La Chiesa compie ciò che annuncia, perché “rimane nel mistero pasquale di Cristo”, celebrandolo nei sacramenti e annunciandolo sempre e ovunque: Cristo è vivo in Lei, e si mostra a chiunque da essa è raggiunta. Vivere in questa Grazia, la Grazia del mistero pasquale di Cristo che si rinnova istante dopo istante nelle nostre vite concrete e diviene così il segno di una vita celeste ancorata nell’amore crocifisso di Cristo e per questo autentica, a questo sono chiamati e inviati gli Apostoli, tu ed io: “Gesù bastonava tanto contro gli ipocriti: ipocriti, quelli che pensano di sotto; quelli che hanno – per dirlo chiaramente – doppia faccia. Parlare di autenticità ai giovani non costa, perché i giovani – tutti – hanno questa voglia di essere autentici, di essere coerenti. E a tutti voi fa schifo, quando trovate in noi preti che non sono autentici o suore che non sono autentiche!” (Papa Francesco, Ai seminaristi e novizie, 6 luglio 2013).

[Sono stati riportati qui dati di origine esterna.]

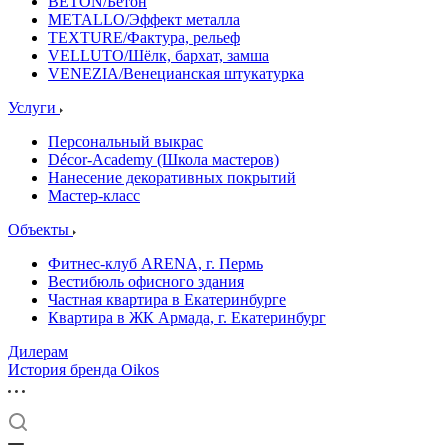
BETON/Бетон
METALLO/Эффект металла
TEXTURE/Фактура, рельеф
VELLUTO/Шёлк, бархат, замша
VENEZIA/Венецианская штукатурка
Услуги
Персональный выкрас
Décor-Academy (Школа мастеров)
Нанесение декоративных покрытий
Мастер-класс
Объекты
Фитнес-клуб ARENA, г. Пермь
Вестибюль офисного здания
Частная квартира в Екатеринбурге
Квартира в ЖК Армада, г. Екатеринбург
Дилерам
История бренда Oikos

Ogni giorno sulle strade della nostra vita siamo chiamati ad essere quel che siamo, cristiani. La vita celeste in noi, lo Spirito Santo che ispira, guida e compie in noi le opere di vita eterna che ogni uomo attende, che tutti hanno diritto di vedere, per credere ed essere salvati. Nessun piano preventivo, nessun programma se non quello di essere docile alla volontà di Dio, alla Sua Grazia. Al lavoro, in famiglia, nella malattia, nella sofferenza o nella gioia, l’amore del quale siamo amati è la nostra manna, che non imputridisce. Non possiamo portare due tuniche, come il Popolo di Israele non poteva accaparrare due razioni di manna nel tentativo incredulo di assicurarsi il futuro, pena la corruzione della primogenitura. Ogni giorno, invece, dobbiamo uscire e attingere il suo amore, nell’ascolto della Parola e nei sacramenti, formati permanentemente per andare ad annunciare il Regno; nella certezza che, accolti oppure no, in ogni circostanza la pace, l’aria del Cielo, nessuno potrà togliercela. Essa è con noi per sempre.